Segment Start: Records supplied

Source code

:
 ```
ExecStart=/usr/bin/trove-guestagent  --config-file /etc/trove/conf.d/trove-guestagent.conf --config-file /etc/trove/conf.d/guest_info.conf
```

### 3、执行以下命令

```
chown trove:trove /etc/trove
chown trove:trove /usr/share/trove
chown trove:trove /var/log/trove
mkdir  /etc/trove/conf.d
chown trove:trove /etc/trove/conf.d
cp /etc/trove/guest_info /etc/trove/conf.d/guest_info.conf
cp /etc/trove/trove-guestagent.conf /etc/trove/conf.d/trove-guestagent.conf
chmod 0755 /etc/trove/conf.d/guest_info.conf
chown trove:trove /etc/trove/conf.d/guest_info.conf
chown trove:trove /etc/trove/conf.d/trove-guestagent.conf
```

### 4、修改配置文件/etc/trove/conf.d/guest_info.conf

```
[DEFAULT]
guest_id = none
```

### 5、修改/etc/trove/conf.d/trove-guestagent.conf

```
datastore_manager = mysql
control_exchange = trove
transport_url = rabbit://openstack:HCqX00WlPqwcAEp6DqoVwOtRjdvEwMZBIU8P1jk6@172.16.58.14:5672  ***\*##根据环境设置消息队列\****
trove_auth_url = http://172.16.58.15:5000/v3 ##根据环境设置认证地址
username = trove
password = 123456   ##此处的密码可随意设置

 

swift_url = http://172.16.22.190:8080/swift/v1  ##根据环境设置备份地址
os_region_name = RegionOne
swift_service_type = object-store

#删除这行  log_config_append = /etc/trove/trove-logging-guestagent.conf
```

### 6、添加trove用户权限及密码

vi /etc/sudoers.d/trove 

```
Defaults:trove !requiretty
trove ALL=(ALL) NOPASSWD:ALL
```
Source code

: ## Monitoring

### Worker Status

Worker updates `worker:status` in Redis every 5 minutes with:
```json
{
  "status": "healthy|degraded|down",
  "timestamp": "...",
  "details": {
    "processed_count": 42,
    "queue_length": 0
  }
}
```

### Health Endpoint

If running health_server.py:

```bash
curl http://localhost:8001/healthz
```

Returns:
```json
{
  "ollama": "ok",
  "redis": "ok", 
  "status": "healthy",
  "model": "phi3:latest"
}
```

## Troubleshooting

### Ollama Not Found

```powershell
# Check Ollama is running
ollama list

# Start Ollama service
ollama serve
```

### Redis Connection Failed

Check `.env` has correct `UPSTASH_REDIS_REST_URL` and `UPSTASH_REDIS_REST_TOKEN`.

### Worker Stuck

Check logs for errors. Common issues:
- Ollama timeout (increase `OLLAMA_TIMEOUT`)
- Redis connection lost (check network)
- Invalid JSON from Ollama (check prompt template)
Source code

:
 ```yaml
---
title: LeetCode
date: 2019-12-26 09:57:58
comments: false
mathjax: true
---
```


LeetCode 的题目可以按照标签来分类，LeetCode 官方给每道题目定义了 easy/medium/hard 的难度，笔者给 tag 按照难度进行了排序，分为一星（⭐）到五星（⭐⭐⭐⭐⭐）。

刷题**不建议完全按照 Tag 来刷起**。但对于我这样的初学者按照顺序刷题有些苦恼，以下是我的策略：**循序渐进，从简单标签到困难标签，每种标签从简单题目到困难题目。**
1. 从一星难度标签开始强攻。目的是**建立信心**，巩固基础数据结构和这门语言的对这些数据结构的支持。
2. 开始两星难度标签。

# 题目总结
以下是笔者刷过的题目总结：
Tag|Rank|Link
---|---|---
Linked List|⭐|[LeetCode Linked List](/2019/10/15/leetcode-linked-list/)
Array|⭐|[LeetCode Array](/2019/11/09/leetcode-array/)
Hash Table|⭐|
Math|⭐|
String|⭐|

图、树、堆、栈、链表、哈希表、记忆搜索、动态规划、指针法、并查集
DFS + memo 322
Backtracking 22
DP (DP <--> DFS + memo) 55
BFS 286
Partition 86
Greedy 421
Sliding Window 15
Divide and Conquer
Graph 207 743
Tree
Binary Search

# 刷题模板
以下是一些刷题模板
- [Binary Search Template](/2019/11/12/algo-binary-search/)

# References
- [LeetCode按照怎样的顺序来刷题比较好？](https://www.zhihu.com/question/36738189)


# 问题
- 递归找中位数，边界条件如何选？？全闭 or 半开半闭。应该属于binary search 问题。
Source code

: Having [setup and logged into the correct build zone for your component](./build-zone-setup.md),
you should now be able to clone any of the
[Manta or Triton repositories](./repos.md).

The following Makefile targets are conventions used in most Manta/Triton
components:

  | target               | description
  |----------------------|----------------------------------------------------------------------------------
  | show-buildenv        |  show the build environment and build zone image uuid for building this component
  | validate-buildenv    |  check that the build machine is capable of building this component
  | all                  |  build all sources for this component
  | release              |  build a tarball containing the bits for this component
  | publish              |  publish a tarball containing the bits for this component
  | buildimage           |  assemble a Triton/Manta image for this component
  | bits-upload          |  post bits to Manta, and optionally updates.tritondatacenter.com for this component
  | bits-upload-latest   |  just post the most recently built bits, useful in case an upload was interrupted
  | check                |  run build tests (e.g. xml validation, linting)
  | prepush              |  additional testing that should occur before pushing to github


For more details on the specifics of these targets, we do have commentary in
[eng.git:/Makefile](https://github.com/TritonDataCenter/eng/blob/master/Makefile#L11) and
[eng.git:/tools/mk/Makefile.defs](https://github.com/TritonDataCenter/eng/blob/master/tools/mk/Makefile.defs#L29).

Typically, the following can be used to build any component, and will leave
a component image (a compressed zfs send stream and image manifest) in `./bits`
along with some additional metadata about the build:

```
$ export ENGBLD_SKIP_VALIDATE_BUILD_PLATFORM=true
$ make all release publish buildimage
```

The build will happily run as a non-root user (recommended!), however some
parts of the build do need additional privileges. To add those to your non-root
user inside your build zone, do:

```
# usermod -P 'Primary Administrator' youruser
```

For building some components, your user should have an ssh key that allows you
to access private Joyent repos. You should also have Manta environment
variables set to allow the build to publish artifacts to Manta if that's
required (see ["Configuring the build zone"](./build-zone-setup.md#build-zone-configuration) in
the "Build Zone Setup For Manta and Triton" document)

Segment End: Records supplied

About this task >> Recopy the records without any alteration.

Answer for the task >>
Source code

:
 ```
ExecStart=/usr/bin/trove-guestagent  --config-file /etc/trove/conf.d/trove-guestagent.conf --config-file /etc/trove/conf.d/guest_info.conf
```

### 3、执行以下命令

```
chown trove:trove /etc/trove
chown trove:trove /usr/share/trove
chown trove:trove /var/log/trove
mkdir  /etc/trove/conf.d
chown trove:trove /etc/trove/conf.d
cp /etc/trove/guest_info /etc/trove/conf.d/guest_info.conf
cp /etc/trove/trove-guestagent.conf /etc/trove/conf.d/trove-guestagent.conf
chmod 0755 /etc/trove/conf.d/guest_info.conf
chown trove:trove /etc/trove/conf.d/guest_info.conf
chown trove:trove /etc/trove/conf.d/trove-guestagent.conf
```

### 4、修改配置文件/etc/trove/conf.d/guest_info.conf

```
[DEFAULT]
guest_id = none
```

### 5、修改/etc/trove/conf.d/trove-guestagent.conf

```
datastore_manager = mysql
control_exchange = trove
transport_url = rabbit://openstack:HCqX00WlPqwcAEp6DqoVwOtRjdvEwMZBIU8P1jk6@172.16.58.14:5672  ***\*##根据环境设置消息队列\****
trove_auth_url = http://172.16.58.15:5000/v3 ##根据环境设置认证地址
username = trove
password = 123456   ##此处的密码可随意设置

 

swift_url = http://172.16.22.190:8080/swift/v1  ##根据环境设置备份地址
os_region_name = RegionOne
swift_service_type = object-store

#删除这行  log_config_append = /etc/trove/trove-logging-guestagent.conf
```

### 6、添加trove用户权限及密码

vi /etc/sudoers.d/trove 

```
Defaults:trove !requiretty
trove ALL=(ALL) NOPASSWD:ALL
```
Source code

: ## Monitoring

### Worker Status

Worker updates `worker:status` in Redis every 5 minutes with:
```json
{
  "status": "healthy|degraded|down",
  "timestamp": "...",
  "details": {
    "processed_count": 42,
    "queue_length": 0
  }
}
```

### Health Endpoint

If running health_server.py:

```bash
curl http://localhost:8001/healthz
```

Returns:
```json
{
  "ollama": "ok",
  "redis": "ok", 
  "status": "healthy",
  "model": "phi3:latest"
}
```

## Troubleshooting

### Ollama Not Found

```powershell
# Check Ollama is running
ollama list

# Start Ollama service
ollama serve
```

### Redis Connection Failed

Check `.env` has correct `UPSTASH_REDIS_REST_URL` and `UPSTASH_REDIS_REST_TOKEN`.

### Worker Stuck

Check logs for errors. Common issues:
- Ollama timeout (increase `OLLAMA_TIMEOUT`)
- Redis connection lost (check network)
- Invalid JSON from Ollama (check prompt template)
Source code

:
 ```yaml
---
title: LeetCode
date: 2019-12-26 09:57:58
comments: false
mathjax: true
---
```


LeetCode 的题目可以按照标签来分类，LeetCode 官方给每道题目定义了 easy/medium/hard 的难度，笔者给 tag 按照难度进行了排序，分为一星（⭐）到五星（⭐⭐⭐⭐⭐）。

刷题**不建议完全按照 Tag 来刷起**。但对于我这样的初学者按照顺序刷题有些苦恼，以下是我的策略：**循序渐进，从简单标签到困难标签，每种标签从简单题目到困难题目。**
1. 从一星难度标签开始强攻。目的是**建立信心**，巩固基础数据结构和这门语言的对这些数据结构的支持。
2. 开始两星难度标签。

# 题目总结
以下是笔者刷过的题目总结：
Tag|Rank|Link
---|---|---
Linked List|⭐|[LeetCode Linked List](/2019/10/15/leetcode-linked-list/)
Array|⭐|[LeetCode Array](/2019/11/09/leetcode-array/)
Hash Table|⭐|
Math|⭐|
String|⭐|

图、树、堆、栈、链表、哈希表、记忆搜索、动态规划、指针法、并查集
DFS + memo 322
Backtracking 22
DP (DP <--> DFS + memo) 55
BFS 286
Partition 86
Greedy 421
Sliding Window 15
Divide and Conquer
Graph 207 743
Tree
Binary Search

# 刷题模板
以下是一些刷题模板
- [Binary Search Template](/2019/11/12/algo-binary-search/)

# References
- [LeetCode按照怎样的顺序来刷题比较好？](https://www.zhihu.com/question/36738189)


# 问题
- 递归找中位数，边界条件如何选？？全闭 or 半开半闭。应该属于binary search 问题。
Source code

: Having [setup and logged into the correct build zone for your component](./build-zone-setup.md),
you should now be able to clone any of the
[Manta or Triton repositories](./repos.md).

The following Makefile targets are conventions used in most Manta/Triton
components:

  | target               | description
  |----------------------|----------------------------------------------------------------------------------
  | show-buildenv        |  show the build environment and build zone image uuid for building this component
  | validate-buildenv    |  check that the build machine is capable of building this component
  | all                  |  build all sources for this component
  | release              |  build a tarball containing the bits for this component
  | publish              |  publish a tarball containing the bits for this component
  | buildimage           |  assemble a Triton/Manta image for this component
  | bits-upload          |  post bits to Manta, and optionally updates.tritondatacenter.com for this component
  | bits-upload-latest   |  just post the most recently built bits, useful in case an upload was interrupted
  | check                |  run build tests (e.g. xml validation, linting)
  | prepush              |  additional testing that should occur before pushing to github


For more details on the specifics of these targets, we do have commentary in
[eng.git:/Makefile](https://github.com/TritonDataCenter/eng/blob/master/Makefile#L11) and
[eng.git:/tools/mk/Makefile.defs](https://github.com/TritonDataCenter/eng/blob/master/tools/mk/Makefile.defs#L29).

Typically, the following can be used to build any component, and will leave
a component image (a compressed zfs send stream and image manifest) in `./bits`
along with some additional metadata about the build:

```
$ export ENGBLD_SKIP_VALIDATE_BUILD_PLATFORM=true
$ make all release publish buildimage
```

The build will happily run as a non-root user (recommended!), however some
parts of the build do need additional privileges. To add those to your non-root
user inside your build zone, do:

```
# usermod -P 'Primary Administrator' youruser
```

For building some components, your user should have an ssh key that allows you
to access private Joyent repos. You should also have Manta environment
variables set to allow the build to publish artifacts to Manta if that's
required (see ["Configuring the build zone"](./build-zone-setup.md#build-zone-configuration) in
the "Build Zone Setup For Manta and Triton" document)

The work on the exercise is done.